EXERCISE INSTRUCTIONS:
Copy exactly the line containing "left_click(312, 384)" and all the lines that follow it to the end of the records, minus the pictures.

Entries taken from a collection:

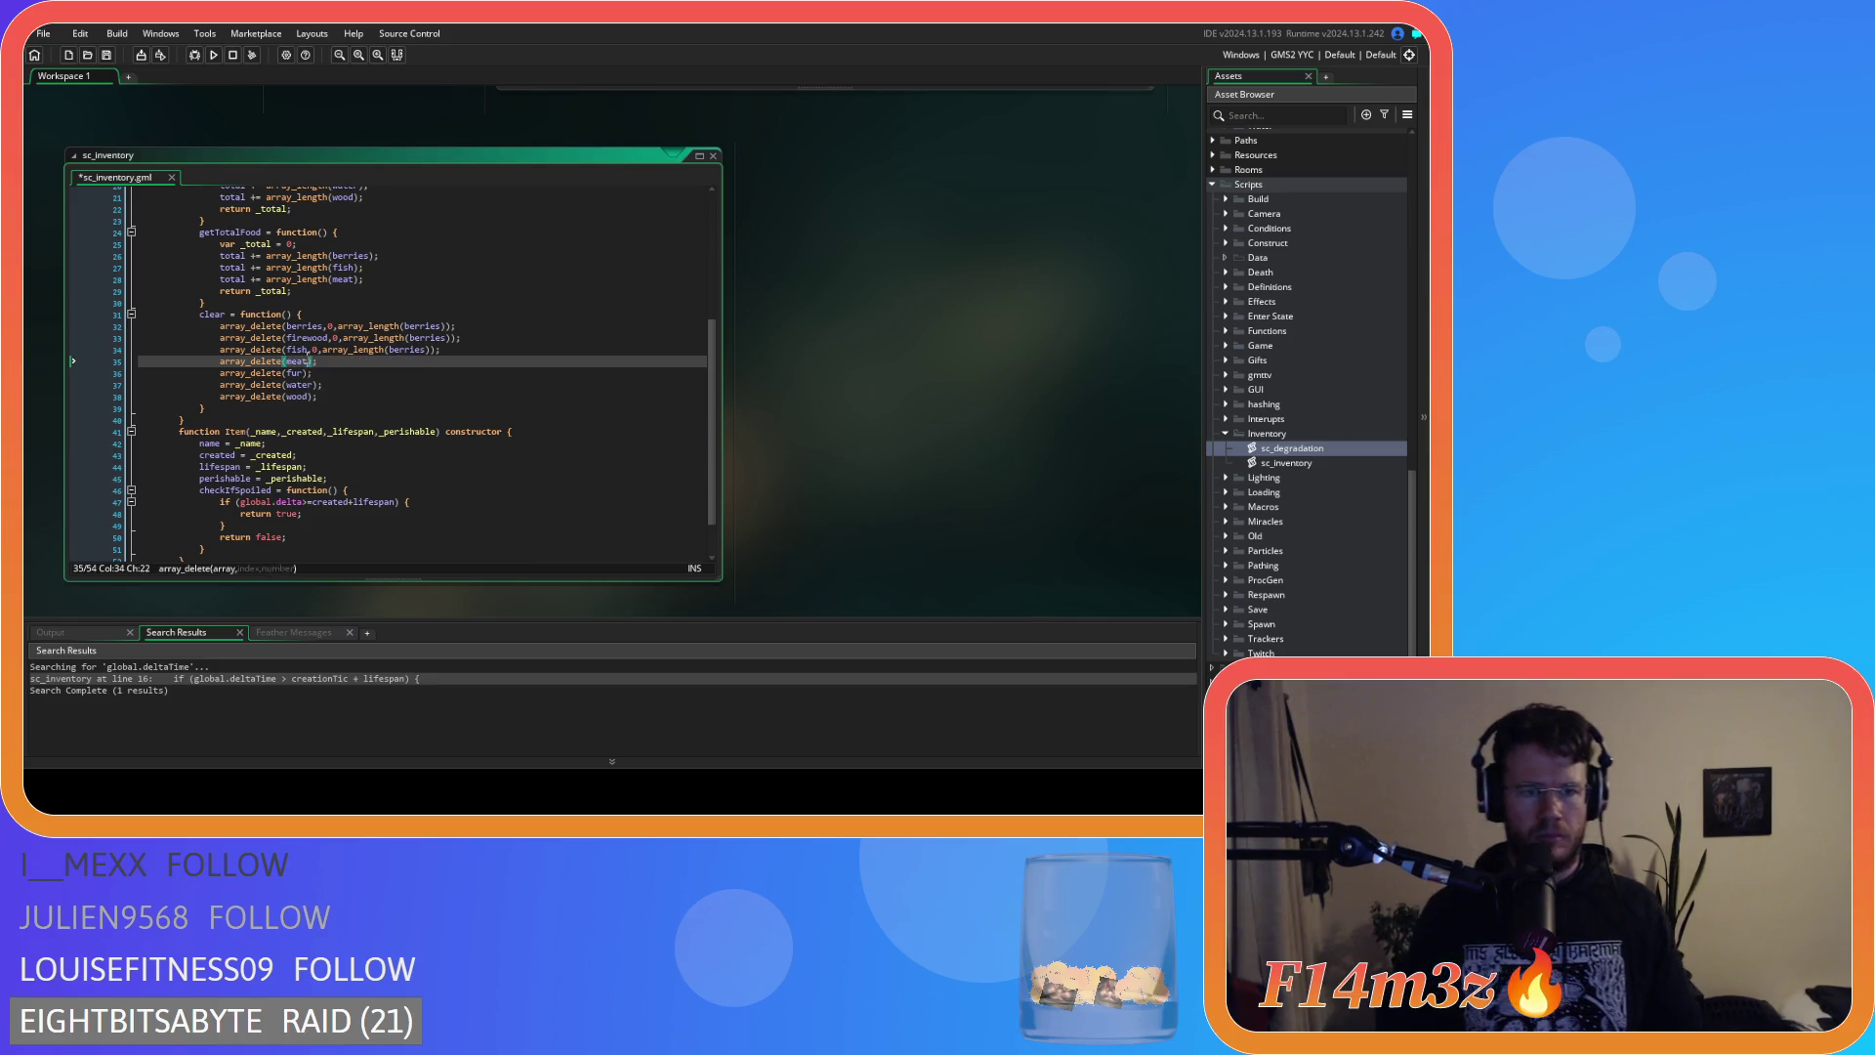
type(",0,array_length(berries)")
left_click(304, 373)
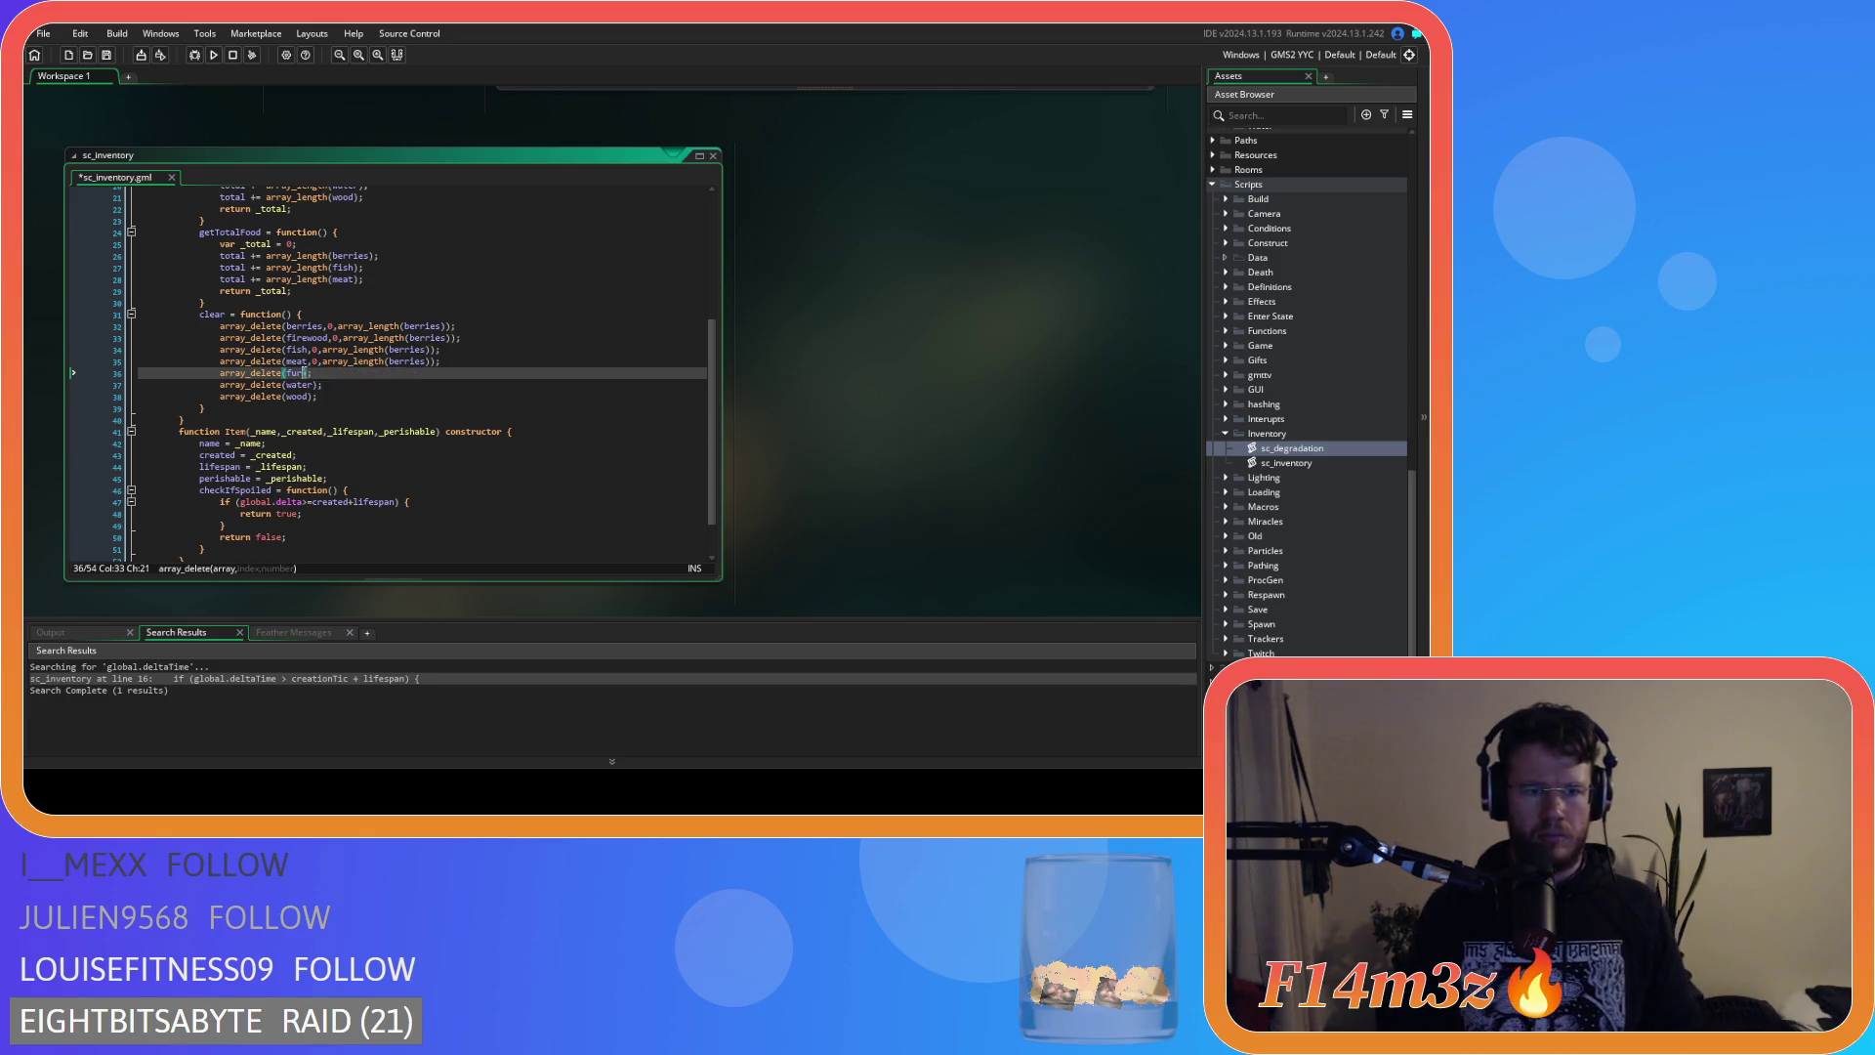
type(",0,array_length(berries)")
left_click(312, 384)
type(",0,array_length(berries)")
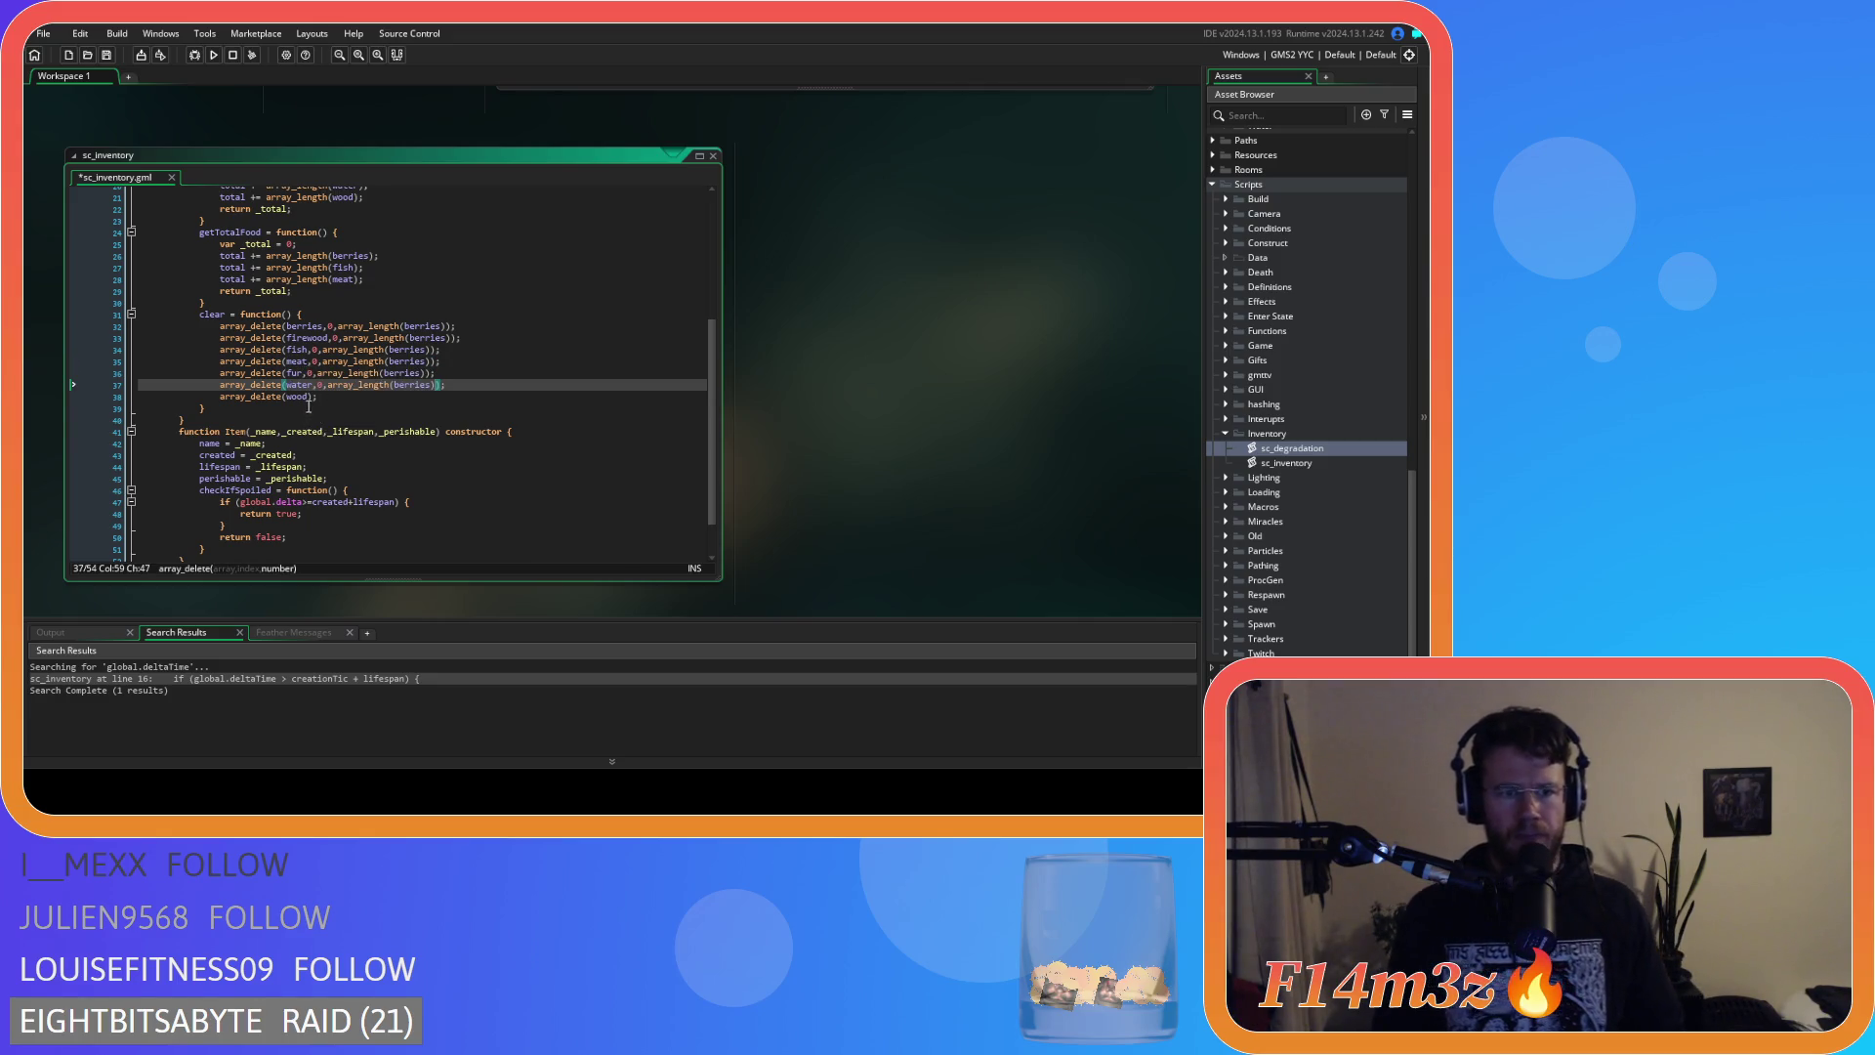
Add the same arguments to the wood array_delete call and save sc_inventory.
left_click(315, 396)
left_click(304, 397)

RESPONSE TO THIS EXERCISE:
left_click(312, 384)
type(",0,array_length(berries)")
Add the same arguments to the wood array_delete call and save sc_inventory.
left_click(315, 396)
left_click(304, 397)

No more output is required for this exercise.